In full and without deviation, reproduce the records that follow.

Extracted page text data

# # #

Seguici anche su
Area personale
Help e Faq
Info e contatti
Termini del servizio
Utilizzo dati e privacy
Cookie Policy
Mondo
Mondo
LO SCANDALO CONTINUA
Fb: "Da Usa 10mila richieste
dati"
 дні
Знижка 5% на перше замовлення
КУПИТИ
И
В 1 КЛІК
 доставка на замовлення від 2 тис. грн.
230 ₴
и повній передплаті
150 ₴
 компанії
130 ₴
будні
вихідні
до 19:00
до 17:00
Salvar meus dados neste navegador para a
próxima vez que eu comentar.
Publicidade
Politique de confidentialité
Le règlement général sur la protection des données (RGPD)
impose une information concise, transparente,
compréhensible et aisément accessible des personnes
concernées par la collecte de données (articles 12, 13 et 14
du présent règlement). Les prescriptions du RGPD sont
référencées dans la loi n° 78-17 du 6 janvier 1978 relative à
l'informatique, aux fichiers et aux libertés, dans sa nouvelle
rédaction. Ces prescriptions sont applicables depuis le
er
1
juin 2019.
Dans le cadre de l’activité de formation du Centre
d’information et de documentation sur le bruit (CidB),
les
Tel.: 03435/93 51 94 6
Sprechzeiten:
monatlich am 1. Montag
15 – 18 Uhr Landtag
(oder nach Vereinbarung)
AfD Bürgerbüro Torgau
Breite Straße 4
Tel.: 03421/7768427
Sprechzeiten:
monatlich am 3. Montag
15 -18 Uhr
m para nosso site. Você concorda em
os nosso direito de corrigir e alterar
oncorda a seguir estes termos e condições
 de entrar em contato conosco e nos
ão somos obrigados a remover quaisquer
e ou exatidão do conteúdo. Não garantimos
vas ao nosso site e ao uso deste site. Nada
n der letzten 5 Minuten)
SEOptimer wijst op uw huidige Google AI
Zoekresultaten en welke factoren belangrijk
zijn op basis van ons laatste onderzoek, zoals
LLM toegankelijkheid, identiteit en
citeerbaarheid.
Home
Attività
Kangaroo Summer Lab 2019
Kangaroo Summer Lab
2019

# # #

* [Completed task]:
Seguici anche su
Area personale
Help e Faq
Info e contatti
Termini del servizio
Utilizzo dati e privacy
Cookie Policy
Mondo
Mondo
LO SCANDALO CONTINUA
Fb: "Da Usa 10mila richieste
dati"
 дні
Знижка 5% на перше замовлення
КУПИТИ
И
В 1 КЛІК
 доставка на замовлення від 2 тис. грн.
230 ₴
и повній передплаті
150 ₴
 компанії
130 ₴
будні
вихідні
до 19:00
до 17:00
Salvar meus dados neste navegador para a
próxima vez que eu comentar.
Publicidade
Politique de confidentialité
Le règlement général sur la protection des données (RGPD)
impose une information concise, transparente,
compréhensible et aisément accessible des personnes
concernées par la collecte de données (articles 12, 13 et 14
du présent règlement). Les prescriptions du RGPD sont
référencées dans la loi n° 78-17 du 6 janvier 1978 relative à
l'informatique, aux fichiers et aux libertés, dans sa nouvelle
rédaction. Ces prescriptions sont applicables depuis le
er
1
juin 2019.
Dans le cadre de l’activité de formation du Centre
d’information et de documentation sur le bruit (CidB),
les
Tel.: 03435/93 51 94 6
Sprechzeiten:
monatlich am 1. Montag
15 – 18 Uhr Landtag
(oder nach Vereinbarung)
AfD Bürgerbüro Torgau
Breite Straße 4
Tel.: 03421/7768427
Sprechzeiten:
monatlich am 3. Montag
15 -18 Uhr
m para nosso site. Você concorda em
os nosso direito de corrigir e alterar
oncorda a seguir estes termos e condições
 de entrar em contato conosco e nos
ão somos obrigados a remover quaisquer
e ou exatidão do conteúdo. Não garantimos
vas ao nosso site e ao uso deste site. Nada
n der letzten 5 Minuten)
SEOptimer wijst op uw huidige Google AI
Zoekresultaten en welke factoren belangrijk
zijn op basis van ons laatste onderzoek, zoals
LLM toegankelijkheid, identiteit en
citeerbaarheid.
Home
Attività
Kangaroo Summer Lab 2019
Kangaroo Summer Lab
2019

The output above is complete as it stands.